#### PROBLEM DESCRIPTION:
Can you reproduce the text of every record below word for word, leaving the pictures out of your answer?

Saved entries:
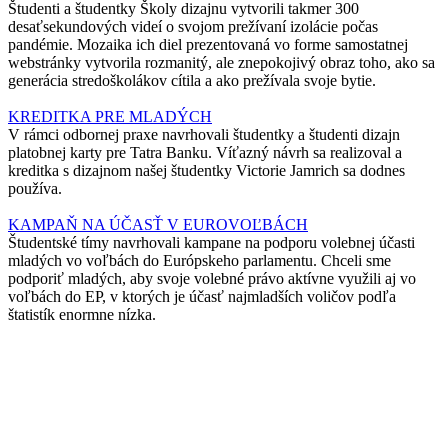
Študenti a študentky Školy dizajnu vytvorili takmer 300
desaťsekundových videí o svojom prežívaní izolácie počas
pandémie. Mozaika ich diel prezentovaná vo forme samostatnej
webstránky vytvorila rozmanitý, ale znepokojivý obraz toho, ako sa
generácia stredoškolákov cítila a ako prežívala svoje bytie.
KREDITKA PRE MLADÝCH
V rámci odbornej praxe navrhovali študentky a študenti dizajn
platobnej karty pre Tatra Banku. Víťazný návrh sa realizoval a
kreditka s dizajnom našej študentky Victorie Jamrich sa dodnes
používa.
KAMPAŇ NA ÚČASŤ V EUROVOĽBÁCH
Študentské tímy navrhovali kampane na podporu volebnej účasti
mladých vo voľbách do Európskeho parlamentu. Chceli sme
podporiť mladých, aby svoje volebné právo aktívne využili aj vo
voľbách do EP, v ktorých je účasť najmladších voličov podľa
štatistík enormne nízka.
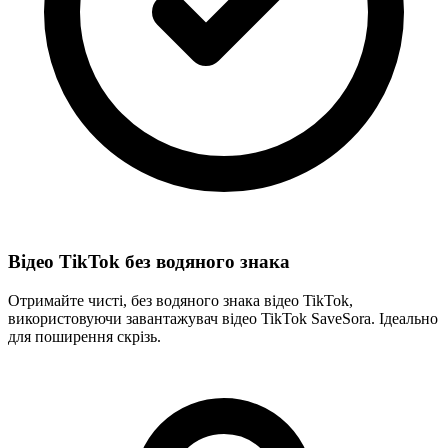
Відео TikTok без водяного знака
Отримайте чисті, без водяного знака відео TikTok,
використовуючи завантажувач відео TikTok SaveSora. Ідеально
для поширення скрізь.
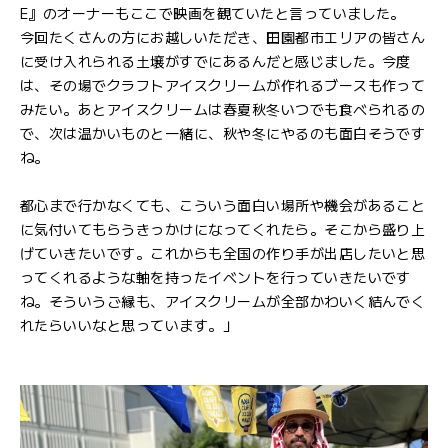
E』のオーナーもここで映画を観ていたと言っていました。
今回たくさんの方にお越しいただき、田園都市エリアの皆さん
に受け入れられる土壌がすでにあるんだと感じました。今度
は、その場でクラフトアイスクリームが作れるブースも作って
みたい。あとアイスクリームは春夏秋冬いつでも食べられるの
で、次は温かいものと一緒に、秋や冬にやるのも面白そうです
ね。
都心まで行かなくても、こういう面白い場所や機会があること
に気付いてもらうきっかけになってくれたら。そこから盛り上
げていきたいです。これからも全国の作り手が出店したいと思
ってくれるような軸を持ったイベントを行っていきたいです
ね。そういうご縁も、アイスクリームが全部かわいく結んでく
れたらいいなと思っています。」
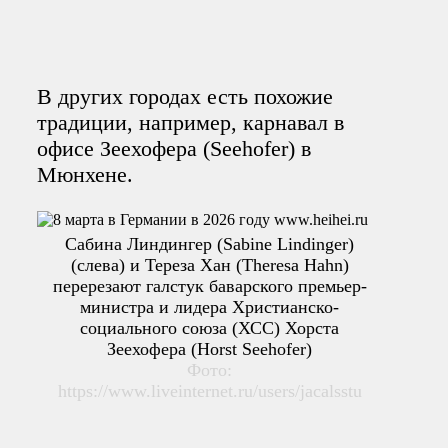
В других городах есть похожие
традиции, например, карнавал в
офисе Зеехофера (Seehofer) в
Мюнхене.
Сабина Линдингер (Sabine Lindinger)
(слева) и Тереза Хан (Theresa Hahn)
перерезают галстук баварского премьер-
министра и лидера Христианско-
социального союза (ХСС) Хорста
Зеехофера (Horst Seehofer)
Фото:
https://www.liveinternet.ru/users/jacalsstu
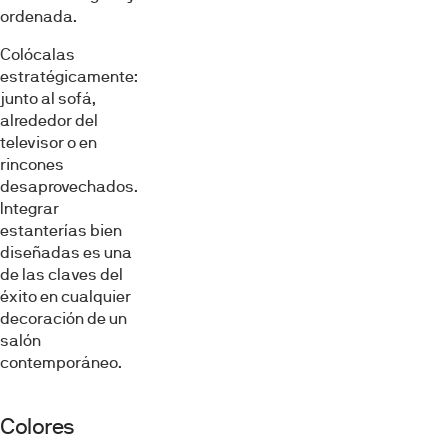
ordenada.
Colócalas
estratégicamente:
junto al sofá,
alrededor del
televisor o en
rincones
desaprovechados.
Integrar
estanterías bien
diseñadas es una
de las claves del
éxito en cualquier
decoración de un
salón
contemporáneo.
Colores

#### WRITTEN ANSWER:
Študenti a študentky Školy dizajnu vytvorili takmer 300
desaťsekundových videí o svojom prežívaní izolácie počas
pandémie. Mozaika ich diel prezentovaná vo forme samostatnej
webstránky vytvorila rozmanitý, ale znepokojivý obraz toho, ako sa
generácia stredoškolákov cítila a ako prežívala svoje bytie.
KREDITKA PRE MLADÝCH
V rámci odbornej praxe navrhovali študentky a študenti dizajn
platobnej karty pre Tatra Banku. Víťazný návrh sa realizoval a
kreditka s dizajnom našej študentky Victorie Jamrich sa dodnes
používa.
KAMPAŇ NA ÚČASŤ V EUROVOĽBÁCH
Študentské tímy navrhovali kampane na podporu volebnej účasti
mladých vo voľbách do Európskeho parlamentu. Chceli sme
podporiť mladých, aby svoje volebné právo aktívne využili aj vo
voľbách do EP, v ktorých je účasť najmladších voličov podľa
štatistík enormne nízka.
Відео TikTok без водяного знака
Отримайте чисті, без водяного знака відео TikTok,
використовуючи завантажувач відео TikTok SaveSora. Ідеально
для поширення скрізь.
E』のオーナーもここで映画を観ていたと言っていました。
今回たくさんの方にお越しいただき、田園都市エリアの皆さん
に受け入れられる土壌がすでにあるんだと感じました。今度
は、その場でクラフトアイスクリームが作れるブースも作って
みたい。あとアイスクリームは春夏秋冬いつでも食べられるの
で、次は温かいものと一緒に、秋や冬にやるのも面白そうです
ね。
都心まで行かなくても、こういう面白い場所や機会があること
に気付いてもらうきっかけになってくれたら。そこから盛り上
げていきたいです。これからも全国の作り手が出店したいと思
ってくれるような軸を持ったイベントを行っていきたいです
ね。そういうご縁も、アイスクリームが全部かわいく結んでく
れたらいいなと思っています。」
В других городах есть похожие
традиции, например, карнавал в
офисе Зеехофера (Seehofer) в
Мюнхене.
Сабина Линдингер (Sabine Lindinger)
(слева) и Тереза Хан (Theresa Hahn)
перерезают галстук баварского премьер-
министра и лидера Христианско-
социального союза (ХСС) Хорста
Зеехофера (Horst Seehofer)
Фото:
https://www.liveinternet.ru/users/jacalsstu
ordenada.
Colócalas
estratégicamente:
junto al sofá,
alrededor del
televisor o en
rincones
desaprovechados.
Integrar
estanterías bien
diseñadas es una
de las claves del
éxito en cualquier
decoración de un
salón
contemporáneo.
Colores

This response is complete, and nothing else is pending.